The Skyranger 30 turret offers a clear benchmark for this approach. Rheinmetall describes an effective engagement range of up to 3,000 meters, a nominal rate of fire of around 1,200 rounds per minute, and more than 250 ready rounds, with options to integrate short-range air defence missiles for layered coverage. Tactically, this allows commanders to combine electronic attack to disrupt drones, gunfire for close-in defeat, and missiles for higher altitude or longer range targets, all within a single integrated system.

Finland’s interest in such capabilities mirrors a wider trend across NATO. The war in Ukraine has shown that drones are no longer niche reconnaissance tools, but mass-produced weapons used for surveillance, strike, and attrition. Western armies are now racing to rebuild short-range air defence and counter UAS layers that were allowed to atrophy after the Cold War. In this context, Rheinmetall’s demonstration was less about showcasing technology and more about proving that a layered, mobile, and affordable counter-drone shield can function under realistic field conditions.
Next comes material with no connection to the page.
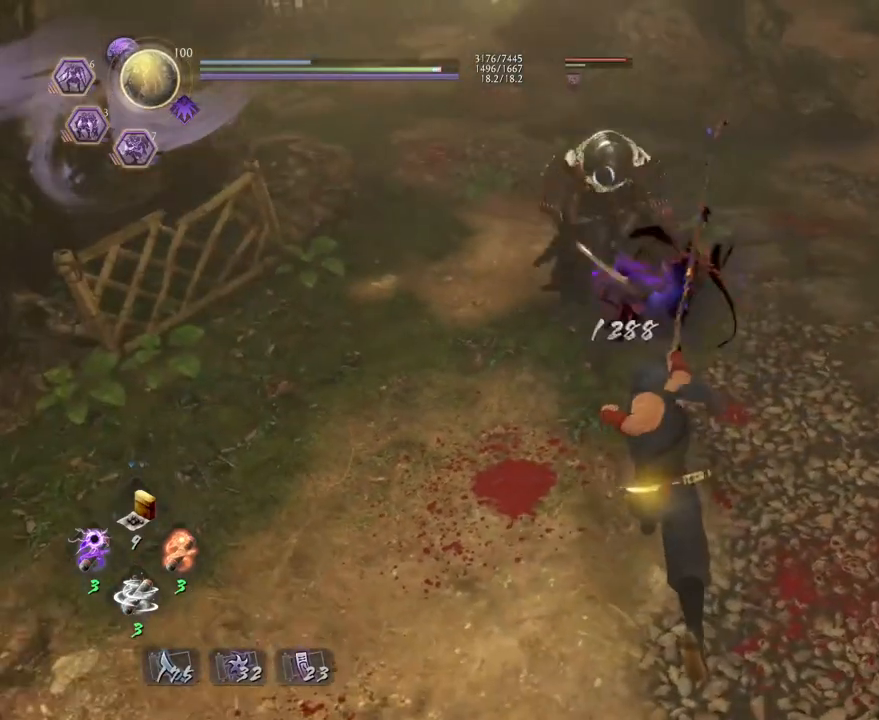
{"buttons": [], "left_stick": "center", "right_stick": "center", "events": []}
For Western forces, Skyspotter represents an important step toward scalable counter-drone defence. Its combination of containerized sensors, mobile integration, passive detection options, and cost-effective kinetic defeat aligns closely with the harsh lessons emerging from Ukraine. When drones are numerous, persistent, and dangerous, counter-drone systems must be equally numerous, survivable, and economical enough to be used every day of the war.